La demande de levée du secret professionnel ne vise donc à protéger ni les intérêts du recourant, ni ceux des autres patients toxicodépendants, ni plus généralement la santé publique. L’intérêt de la patiente et de la collectivité à la préservation du secret professionnel est dès lors prépondérant, ce qui aurait dû conduire l’autorité intimée à refuser la levée dudit secret.

Bien fondé, le recours sera admis et la décision querellée annulée.

4.             Vu l'issue du litige, il ne sera pas perçu d’émolument.
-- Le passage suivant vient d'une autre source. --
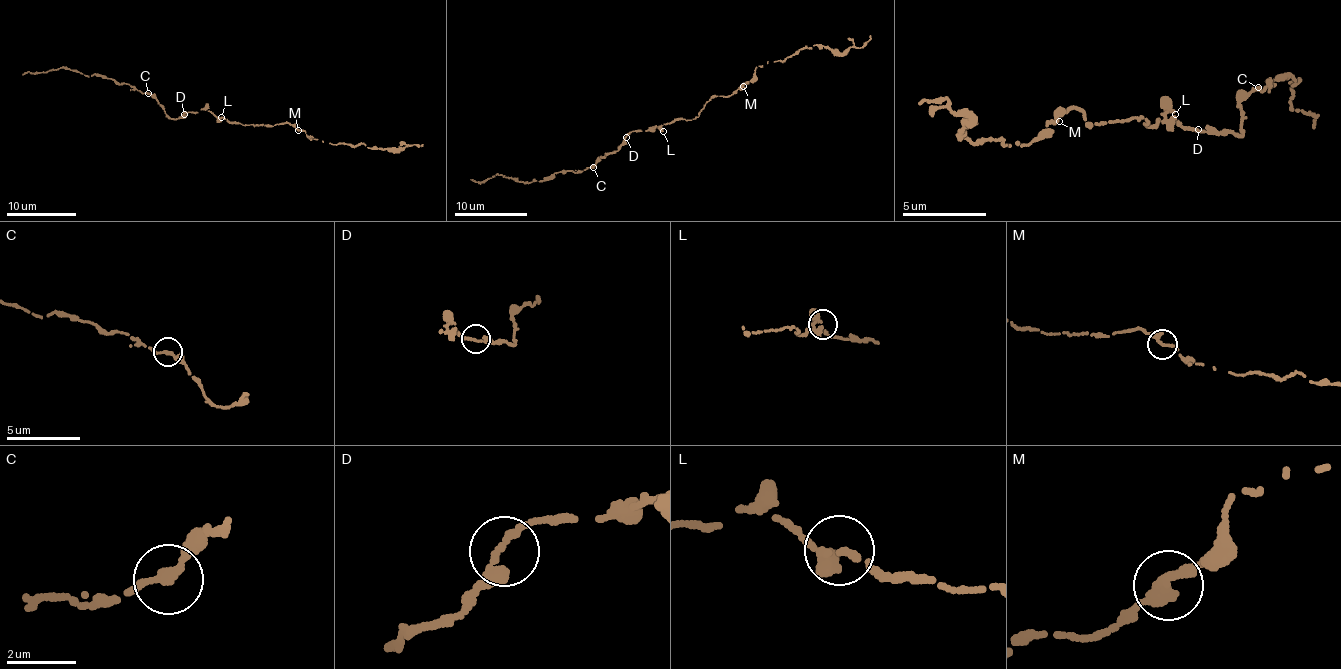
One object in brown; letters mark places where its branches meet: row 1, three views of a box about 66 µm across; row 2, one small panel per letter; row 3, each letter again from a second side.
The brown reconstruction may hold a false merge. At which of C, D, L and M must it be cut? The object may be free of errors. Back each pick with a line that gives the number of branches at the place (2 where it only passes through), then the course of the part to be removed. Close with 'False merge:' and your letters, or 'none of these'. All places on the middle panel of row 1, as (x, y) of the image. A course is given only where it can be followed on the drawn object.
False merge: none of these

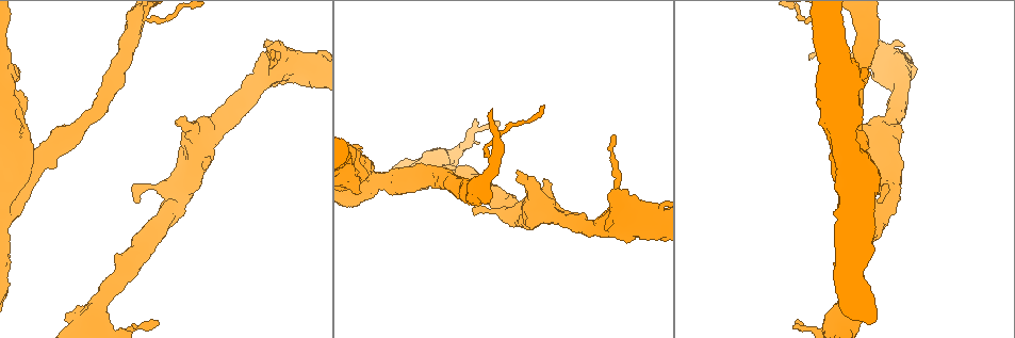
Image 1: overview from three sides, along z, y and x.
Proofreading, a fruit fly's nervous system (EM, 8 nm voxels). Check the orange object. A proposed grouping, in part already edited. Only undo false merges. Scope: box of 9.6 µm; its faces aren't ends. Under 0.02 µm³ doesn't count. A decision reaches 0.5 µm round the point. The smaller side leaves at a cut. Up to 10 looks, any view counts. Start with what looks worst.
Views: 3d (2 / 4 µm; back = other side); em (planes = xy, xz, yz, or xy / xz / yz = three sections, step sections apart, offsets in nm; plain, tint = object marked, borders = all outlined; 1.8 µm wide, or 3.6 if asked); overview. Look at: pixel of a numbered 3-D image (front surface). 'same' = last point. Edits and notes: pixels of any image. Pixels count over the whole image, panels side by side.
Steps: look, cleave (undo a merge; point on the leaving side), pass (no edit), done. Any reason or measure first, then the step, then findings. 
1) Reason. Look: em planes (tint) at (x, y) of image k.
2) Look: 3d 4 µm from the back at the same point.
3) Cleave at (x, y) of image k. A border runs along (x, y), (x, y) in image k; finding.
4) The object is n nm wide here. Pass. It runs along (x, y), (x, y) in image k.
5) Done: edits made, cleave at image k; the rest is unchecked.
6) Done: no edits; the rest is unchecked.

Look: em yz step 8 (tint) at (368, 178) of image 1.

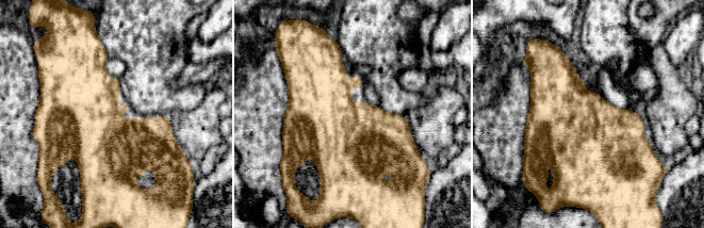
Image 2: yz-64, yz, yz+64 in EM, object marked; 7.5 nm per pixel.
Another direction. Look: em planes (tint) at the same point.

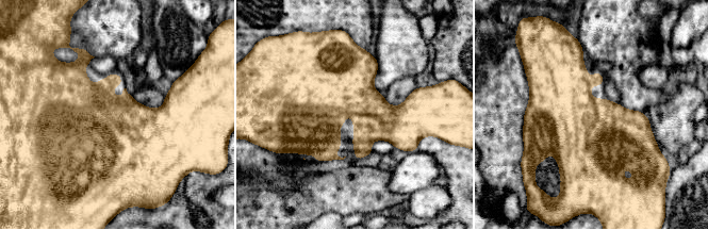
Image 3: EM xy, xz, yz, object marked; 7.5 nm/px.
Pass. One neuron here.

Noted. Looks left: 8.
Sudden change in width. Look: em planes (tint) at (897, 74) of image 1.

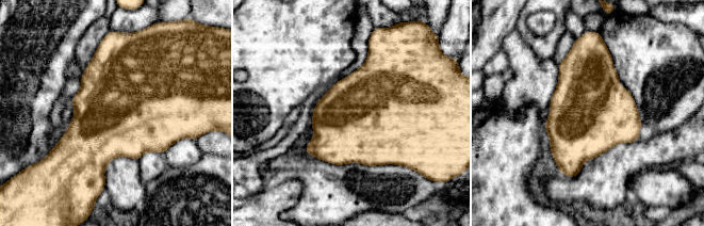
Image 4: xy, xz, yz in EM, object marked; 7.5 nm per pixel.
Pass. One neuron here.

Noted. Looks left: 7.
Calibre changes. Look: em 3.6 µm xy step 4 (tint) at (851, 75) of image 1.

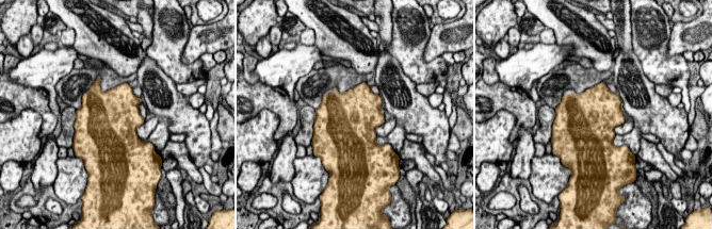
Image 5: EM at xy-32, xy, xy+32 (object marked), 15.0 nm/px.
Look: em 3.6 µm planes (tint) at the same point.

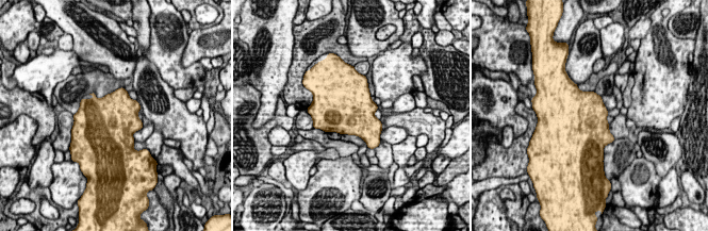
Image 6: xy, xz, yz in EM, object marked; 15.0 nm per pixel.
Pass. All the same neuron.

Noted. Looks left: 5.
Calibre changes. Look: 3d 4 µm at (530, 181) of image 1.

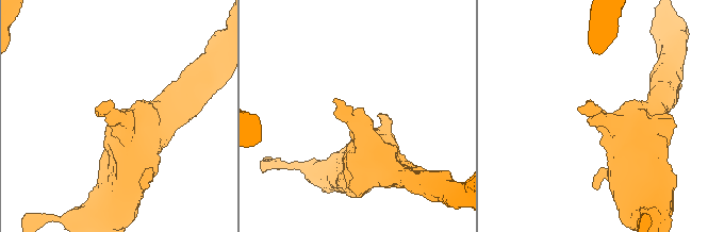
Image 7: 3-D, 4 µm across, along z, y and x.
Shape alone is not enough. Look: em 3.6 µm planes (tint) at (115, 116) of image 7.

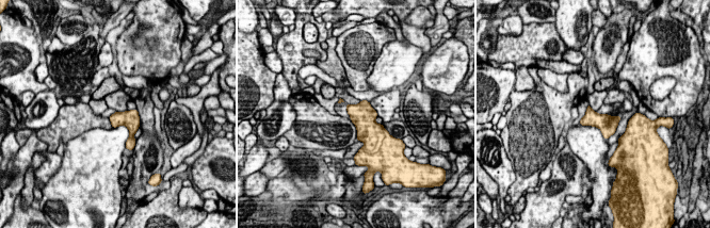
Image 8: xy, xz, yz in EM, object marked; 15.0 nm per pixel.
Pass. One neuron here.

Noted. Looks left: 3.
Done: no edits; the rest is unchecked.

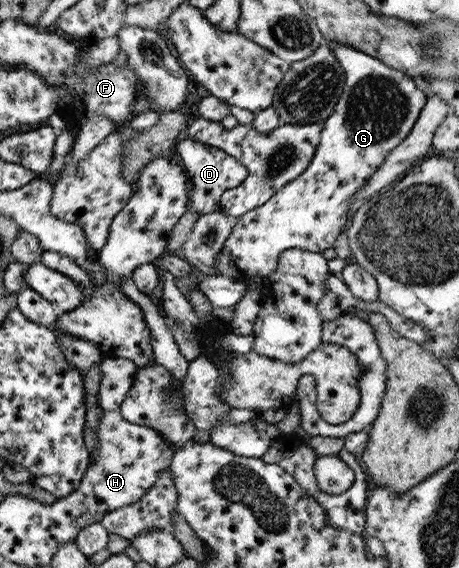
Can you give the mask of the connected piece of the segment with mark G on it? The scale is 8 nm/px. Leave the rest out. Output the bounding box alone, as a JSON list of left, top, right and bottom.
[217,42,426,279]

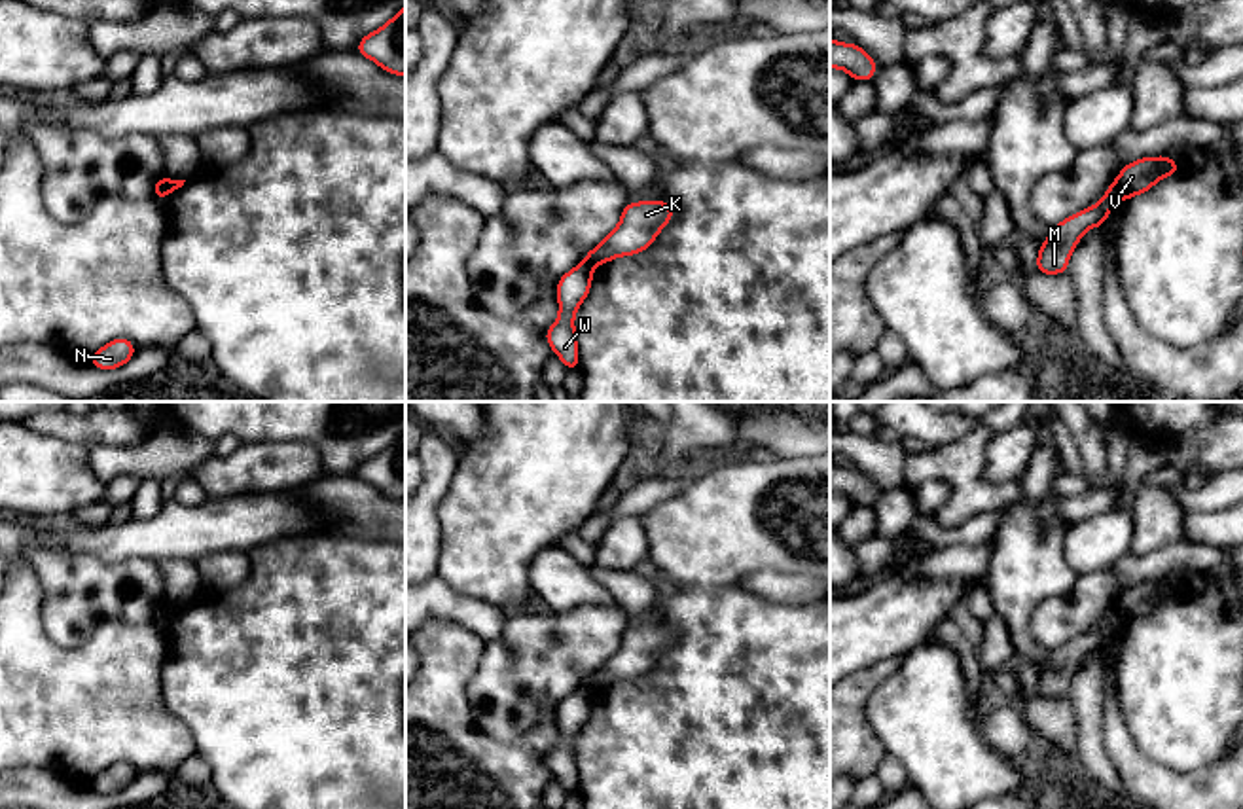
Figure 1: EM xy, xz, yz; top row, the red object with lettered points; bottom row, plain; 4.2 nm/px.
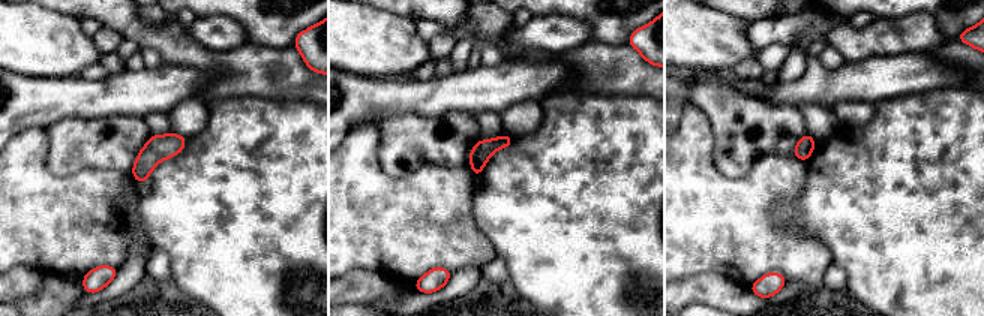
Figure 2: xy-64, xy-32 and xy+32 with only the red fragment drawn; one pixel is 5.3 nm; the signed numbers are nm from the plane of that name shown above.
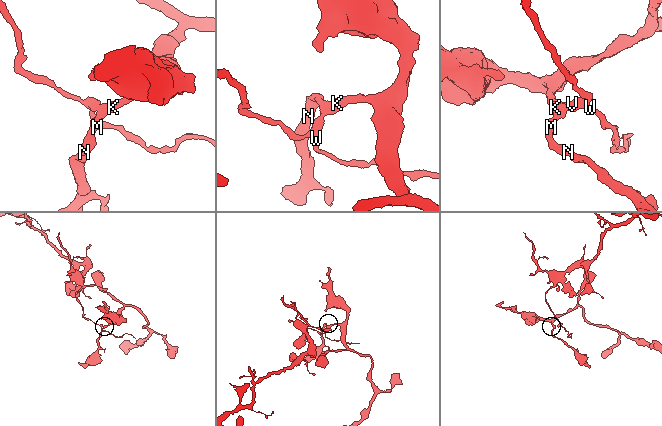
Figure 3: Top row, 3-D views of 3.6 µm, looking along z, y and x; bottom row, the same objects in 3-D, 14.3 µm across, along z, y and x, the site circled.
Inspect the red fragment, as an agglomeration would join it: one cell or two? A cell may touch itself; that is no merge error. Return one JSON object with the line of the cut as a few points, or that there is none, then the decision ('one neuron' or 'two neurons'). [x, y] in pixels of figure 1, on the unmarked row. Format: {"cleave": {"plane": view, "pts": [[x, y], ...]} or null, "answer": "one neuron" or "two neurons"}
{"cleave": {"plane": "yz", "pts": [[1113, 609], [1116, 624]]}, "answer": "two neurons"}

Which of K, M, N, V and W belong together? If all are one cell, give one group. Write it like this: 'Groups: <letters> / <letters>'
Groups: K M N / V W

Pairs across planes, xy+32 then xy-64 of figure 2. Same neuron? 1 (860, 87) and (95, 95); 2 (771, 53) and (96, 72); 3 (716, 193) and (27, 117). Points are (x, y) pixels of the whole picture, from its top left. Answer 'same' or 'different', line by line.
1: same
2: different
3: different

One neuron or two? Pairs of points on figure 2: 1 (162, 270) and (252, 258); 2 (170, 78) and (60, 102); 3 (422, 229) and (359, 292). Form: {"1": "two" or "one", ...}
{"1": "two", "2": "one", "3": "two"}

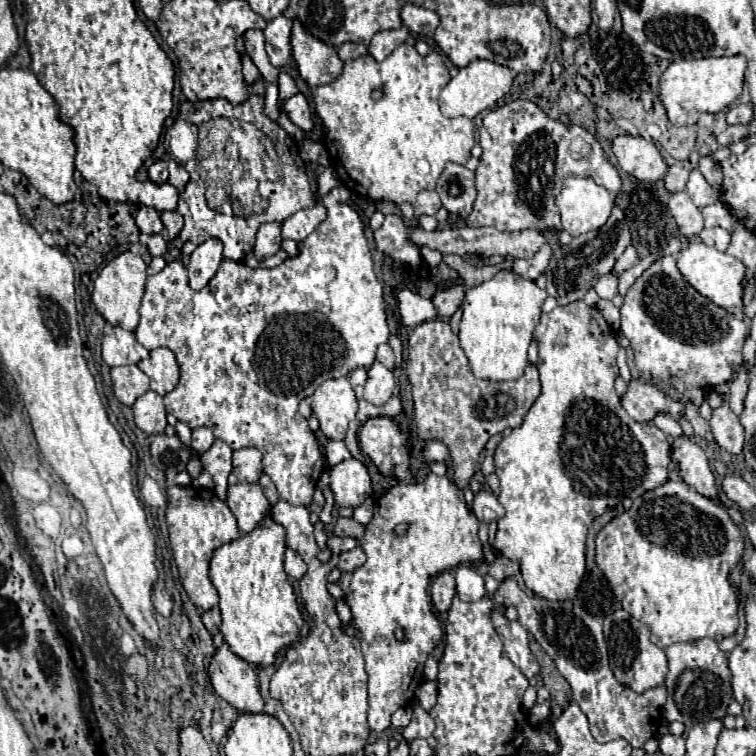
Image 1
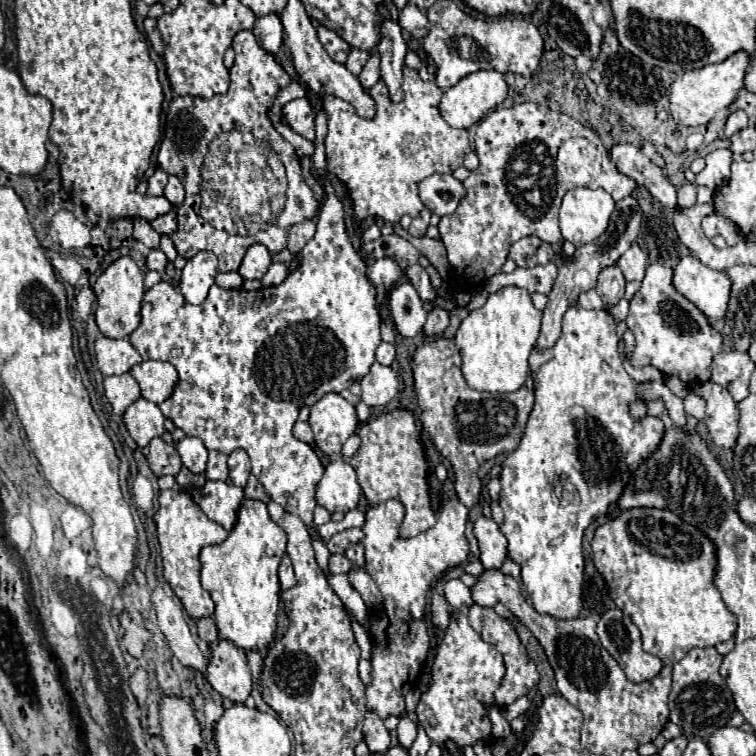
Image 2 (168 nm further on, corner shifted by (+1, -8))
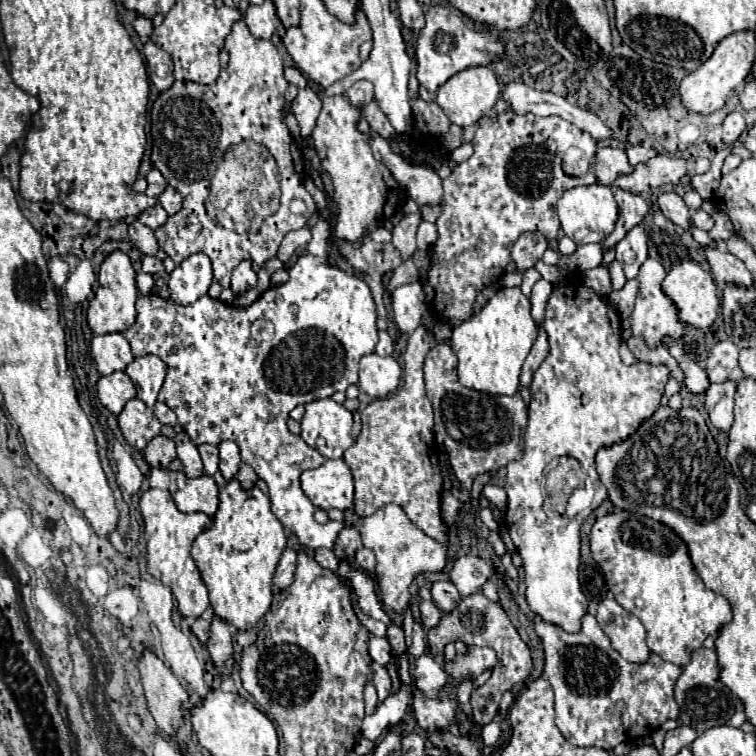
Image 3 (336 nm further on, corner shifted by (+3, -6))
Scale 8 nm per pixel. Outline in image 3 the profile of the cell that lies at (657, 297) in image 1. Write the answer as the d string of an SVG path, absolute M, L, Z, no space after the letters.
M647 258L647 262L641 266L639 270L639 276L637 276L637 282L639 282L639 294L637 294L637 300L635 300L635 308L633 308L633 314L629 318L631 322L631 328L633 328L633 336L637 338L643 338L647 348L657 348L657 346L667 346L663 340L665 338L671 338L675 342L679 342L685 350L687 356L693 358L693 362L699 360L699 350L697 350L697 344L687 344L685 342L685 324L679 320L679 308L675 306L675 302L671 302L671 298L661 290L661 282L665 280L667 272L665 268L661 266L661 262L657 260L651 260Z

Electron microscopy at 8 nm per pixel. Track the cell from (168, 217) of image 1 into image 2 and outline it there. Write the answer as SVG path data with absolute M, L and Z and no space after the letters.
M171 210L165 216L157 216L151 224L153 224L153 228L157 228L157 232L169 236L177 230L177 214L175 214L175 210Z

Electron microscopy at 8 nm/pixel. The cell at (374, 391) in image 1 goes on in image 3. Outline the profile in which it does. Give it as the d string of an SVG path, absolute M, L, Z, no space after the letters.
M367 354L359 362L359 388L371 398L385 398L397 390L401 382L401 368L391 356Z

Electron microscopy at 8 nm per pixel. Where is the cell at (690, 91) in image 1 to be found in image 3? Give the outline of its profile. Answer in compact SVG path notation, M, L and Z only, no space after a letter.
M739 32L739 34L731 34L723 38L723 42L719 42L719 46L715 48L713 56L703 66L699 66L697 70L693 70L681 80L679 84L681 104L689 112L695 112L701 116L721 110L725 106L725 100L751 72L753 60L755 60L755 34L753 32Z

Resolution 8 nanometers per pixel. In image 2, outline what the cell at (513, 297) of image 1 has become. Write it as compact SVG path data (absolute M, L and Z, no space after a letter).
M517 286L501 288L489 294L485 306L471 310L461 322L455 344L463 358L463 376L473 390L515 392L525 384L529 374L529 354L539 338L541 310L529 298L529 292Z

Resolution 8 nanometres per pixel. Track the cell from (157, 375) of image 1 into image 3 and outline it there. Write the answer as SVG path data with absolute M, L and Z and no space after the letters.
M143 356L135 358L125 372L137 388L137 398L143 400L149 408L153 408L161 384L167 376L167 364L159 356Z

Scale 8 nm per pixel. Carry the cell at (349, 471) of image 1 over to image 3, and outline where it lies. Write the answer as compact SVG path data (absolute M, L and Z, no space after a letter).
M341 458L325 460L319 468L305 470L301 488L313 506L321 510L353 508L353 476Z

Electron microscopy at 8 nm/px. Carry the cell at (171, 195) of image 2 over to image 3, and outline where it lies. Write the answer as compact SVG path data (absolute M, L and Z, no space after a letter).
M167 186L165 192L159 196L159 204L167 210L169 216L173 216L181 208L181 194L173 186Z

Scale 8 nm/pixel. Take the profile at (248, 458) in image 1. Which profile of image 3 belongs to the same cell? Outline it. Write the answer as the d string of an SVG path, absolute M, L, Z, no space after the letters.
M231 440L221 442L219 444L219 452L221 452L221 462L219 462L219 470L223 474L225 480L233 480L239 472L241 466L241 456L239 456L239 446Z

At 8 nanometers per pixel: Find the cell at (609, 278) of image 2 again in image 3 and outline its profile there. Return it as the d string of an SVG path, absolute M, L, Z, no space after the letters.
M611 248L611 250L607 250L607 252L603 254L603 262L601 262L599 266L595 266L595 268L591 268L591 270L585 270L585 272L581 274L583 284L585 284L587 288L593 288L593 290L599 292L599 294L611 294L609 266L611 266L613 260L615 260L615 250Z

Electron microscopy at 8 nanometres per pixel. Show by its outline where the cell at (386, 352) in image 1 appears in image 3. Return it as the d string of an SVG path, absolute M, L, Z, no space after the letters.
M379 332L379 344L377 344L375 352L379 356L391 356L391 352L393 352L393 340L391 340L391 336L387 332Z

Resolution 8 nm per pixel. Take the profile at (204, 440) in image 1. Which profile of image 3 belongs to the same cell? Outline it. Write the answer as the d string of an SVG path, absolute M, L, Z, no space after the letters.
M181 432L175 436L175 446L177 446L177 458L183 462L183 470L187 476L197 478L203 474L203 464L201 464L201 456L197 452L197 446L193 444L193 440Z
Le recourant, qui plaide en personne et ne démontre pas avoir exposé des frais, ne peut se voir allouer d’indemnité de procédure (art. 87 LPA).

 

* * * * *

PAR CES MOTIFS
LA CHAMBRE ADMINISTRATIVE

à la forme :

déclare recevable le recours interjeté le 21 novembre 2024 par A______ contre la décision du 7 novembre 2024 de la commission du secret professionnel ;

au fond :

l’admet et annule cette décision ;

dit qu’il n’est pas perçu d’émolument ni alloué d’indemnité de procédure ;

dit que conformément aux art. 82 ss de la loi fédérale sur le Tribunal fédéral du 17 juin 2005 (LTF - RS 173.110), le présent arrêt peut être porté dans les trente jours qui suivent sa notification par-devant le Tribunal fédéral, par la voie du recours en matière de droit public ; le mémoire de recours doit indiquer les conclusions, motifs et moyens de preuve et porter la signature du recourant ou de son mandataire ; il doit être adressé au Tribunal fédéral suisse, av. du Tribunal fédéral 29, 1000 Lausanne 14, par voie postale ou par voie électronique aux conditions de l’art. 42 LTF. Le présent arrêt et les pièces en possession du recourant, invoquées comme moyens de preuve, doivent être jointes à l’envoi ;

communique le présent arrêt à A______ et à la commission du secret professionnel.

Siégeant : Florence KRAUSKOPF, présidente, Karine STECK, Francine PAYOT ZEN‑RUFFINEN, juges.

Au nom de la chambre administrative :

le greffier-juriste :

 

 

F. SCHEFFRE

 

 

la présidente siégeant :

 

 

F. KRAUSKOPF

 

Copie conforme de cet arrêt a été communiquée aux parties.